1.6 Voting Rights. Except as provided in this Section, the holders of the Preferred Units shall not be entitled to vote on any matter submitted to the members of the Fund for a vote. Notwithstanding the foregoing, the consent of the holders of a majority of the outstanding Preferred Units, voting as a separate class, shall be required for (a) authorization or issuance of any membership interest or equity security of the Fund with any rights that are senior to or have parity with the Preferred Units, (b) any amendment to this Agreement which has a material adverse effect on the rights and preferences of the Preferred Units or which increases the number of authorized or issued Preferred Units, (c) any reclassification of the Preferred Units or (d) approval of any plan of reorganization adversely affecting the Preferred Units, or any action requiring a vote of security-holders as provided in section 13(a) of the Investment Company Act. Holders of a majority of the outstanding Preferred Units, voting as a separate class, have the right to elect at least two directors at all times and to elect a majority of the directors if dividends on their stock are unpaid in an amount equal to two full years’ dividends on such securities.

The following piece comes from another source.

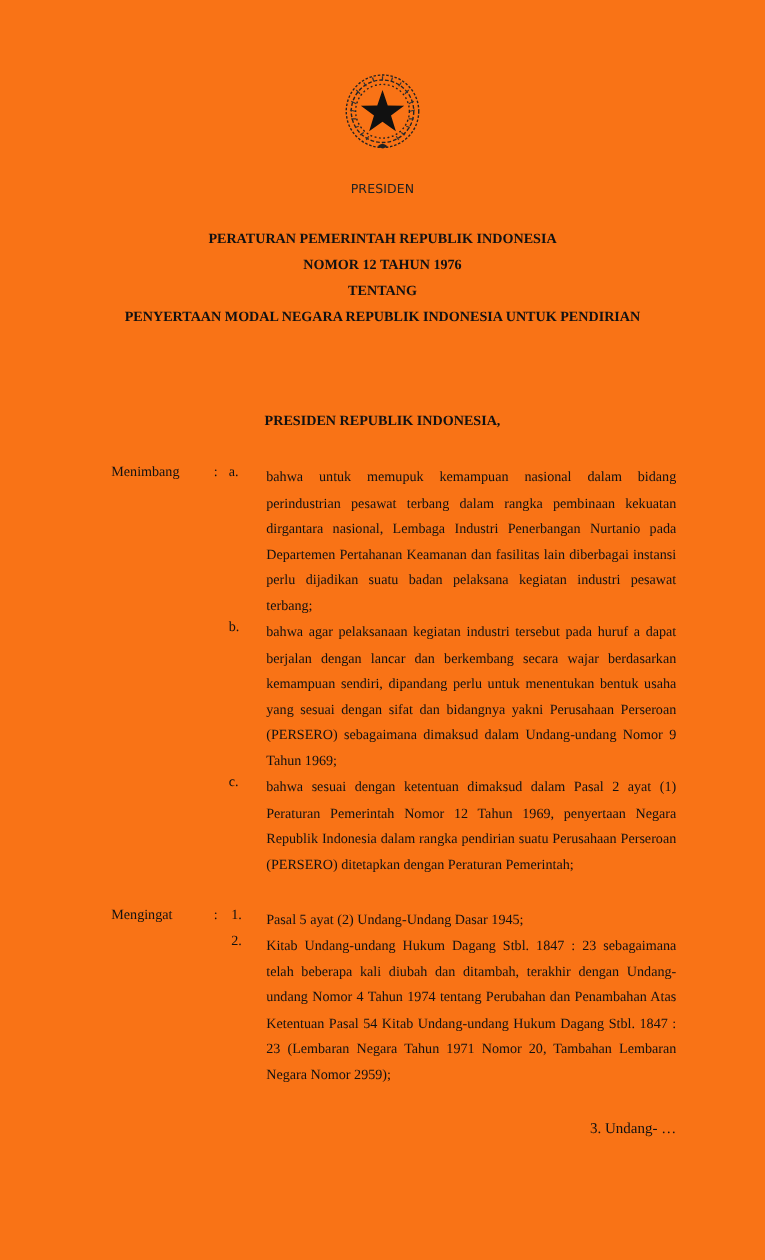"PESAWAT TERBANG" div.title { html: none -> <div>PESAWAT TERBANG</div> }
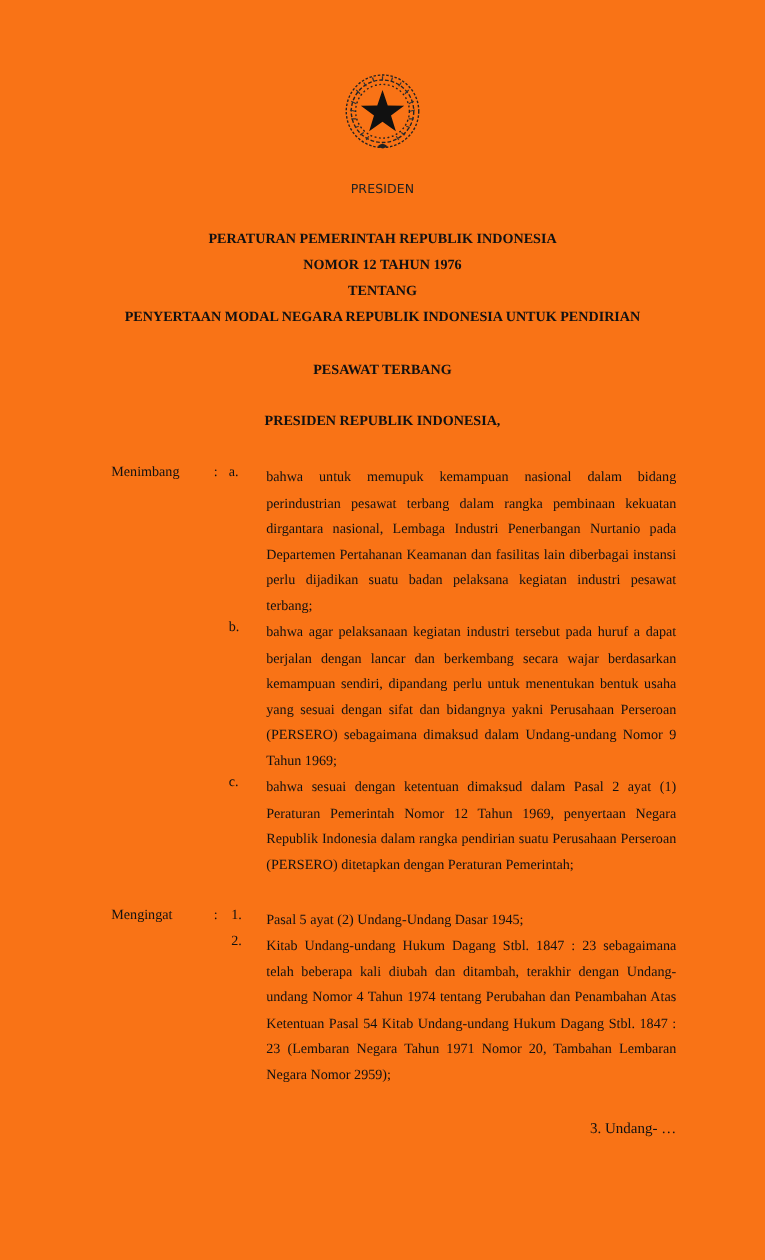"PRESIDEN REPUBLIK INDONESIA," div.preamble { html: <div>PRESIDEN REPUBLIK INDONESIA,</div> -> none }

1.7 Conversion. The Preferred Units are not convertible into or exchangeable for any other property or securities of the Fund.
1.8 Limitation of Liability. Except to the extent required by applicable law, no holder of Preferred Units shall be bound by, or be personally liable for, the expenses, liabilities or obligations of the Fund in excess of his or her initial capital contribution made in exchange for the Preferred Units.